GERARDO REYES: Basically, today, a farm worker has to pick two-and-a-half tons of tomatoes in order to make only the equivalent to the minimum wage of Florida. But that’s picking by piece. The tomato bucket of thirty-two pounds gets paid from forty to forty-five cents. That’s without any type of benefits nor protections. We work from ten to fourteen hours in a normal day, seven days a week, if there’s work, without receiving overtime pay.

Workers — farm workers in most of the states of this country are excluded from the National Labor Relations Act that gives workers a right to organize. That’s why the agricultural industry have not paid attention to the demands that we had in the past. And that’s why we’re asking, like, who’s benefiting the most from our poverty? How could we change the way that the agricultural industry, the corporate agricultural industrial, exists today in the United States? And it was by focusing on the big buyers, that are the ones who get more profit than anybody else.

ANJALI KAMAT: I want to bring Marc Rodrigues into the conversation, and I want to ask you about the role of the Florida Tomato Growers Exchange. They seemed to be a stumbling block in this process. Can you explain who they are and what their position is on this deal that the Coalition has won with all of these fast-food chains?

MARC RODRIGUES: Yeah. Basically, the Tomato Growers Exchange is an entity that represents about 90 percent of the growers in Florida and goes to Tallahassee or D.C. to lobby on their behalf.

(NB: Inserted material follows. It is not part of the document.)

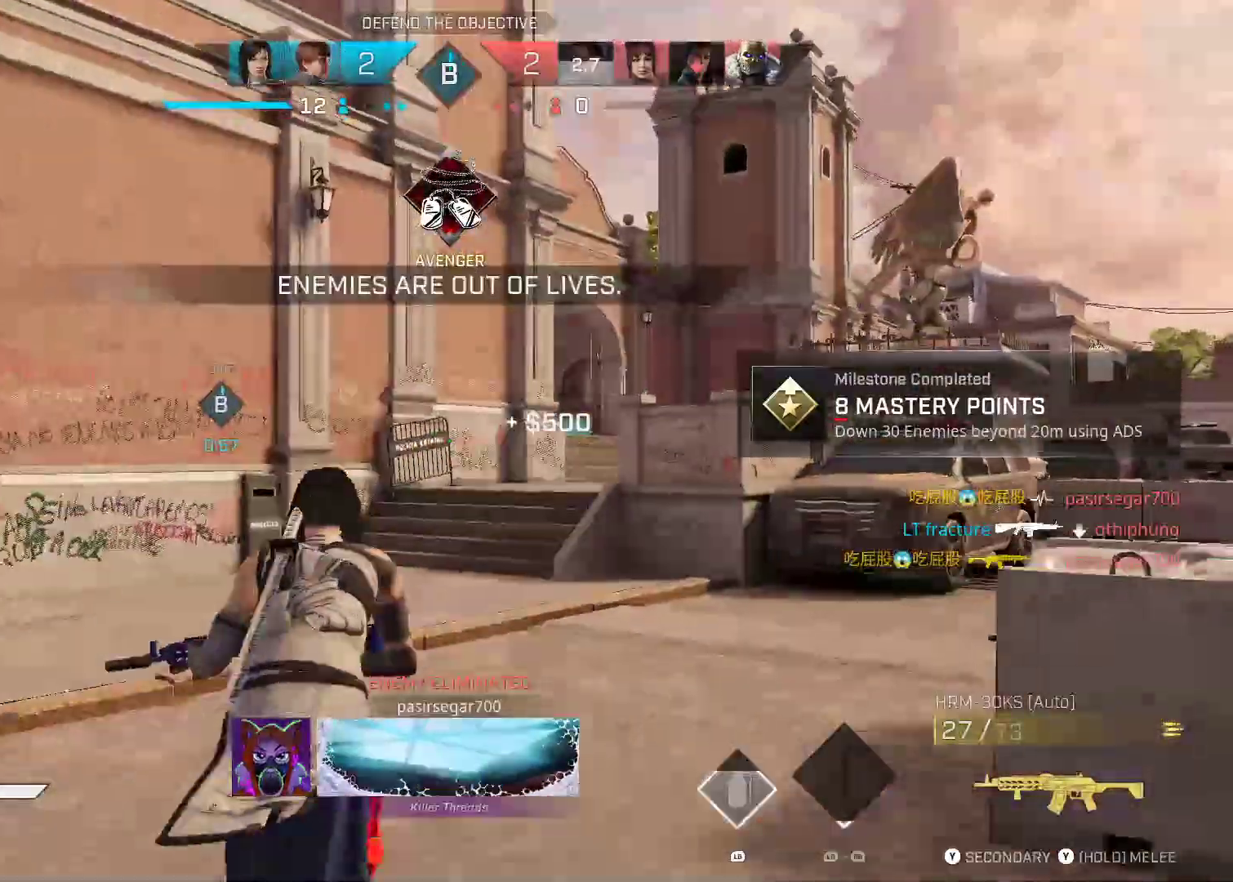
{"dt_ms": 500, "buttons": [], "left_stick": "up", "right_stick": "center"}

And what has happened ever since, more or less, we reached the agreement with McDonald’s is that the Growers Exchange has come out strongly opposing these agreements, first saying that they were un-American or saying that they’re possibly illegal, just saying that they didn’t want their members to participate in them. And so, they actually implemented a $100,000 fine against any of their own member growers who would be willing to fully participate in these agreements and allow the extra penny per pound to get through to the workers.

We know that there are growers who are willing to do that, because for a couple of years after we reached our agreement with Taco Bell in 2005, the penny per pound passed through was working completely fine. It wasn’t until the growers put up this resistance that that was halted.

Today, one of the major corporations that we have agreements with remain fully committed to carrying out those agreements. They’re still paying the extra penny per pound, but it’s going into a sort of neutral escrow account instead of getting to the workers. And we hope that the money from that account will be disbursed to the workers very soon, possibly starting with this season.

What we know is that this resistance on the part of the growers is a sign that our campaign is having an effect and that we are starting to make the change that we want to make, because, you know, just as the civil rights movement had its Bull Connors, we have the Growers Exchange. And they say that a candle burns the brightest when it’s about to go out, and it appears that that’s what’s happening now.

The important thing here is that, ironically, the resistance on the part of the growers has also attracted new allies to our cause, which might help us more in the long run. For example, we have four prominent US senators —-

SHARIF ABDEL KOUDDOUS: We just have ten seconds.

MARC RODRIGUES: —- who are supporting us. And so, we’re going to see if we can work out the situation soon.

SHARIF ABDEL KOUDDOUS: Well, that’s all we have time for. I want to thank you very much for being with us. Marc Rodrigues is a co-coordinator of the Student/Farmworker Alliance. And Gerardo Reyes is a farm worker and member of the Coalition of Immokalee Workers.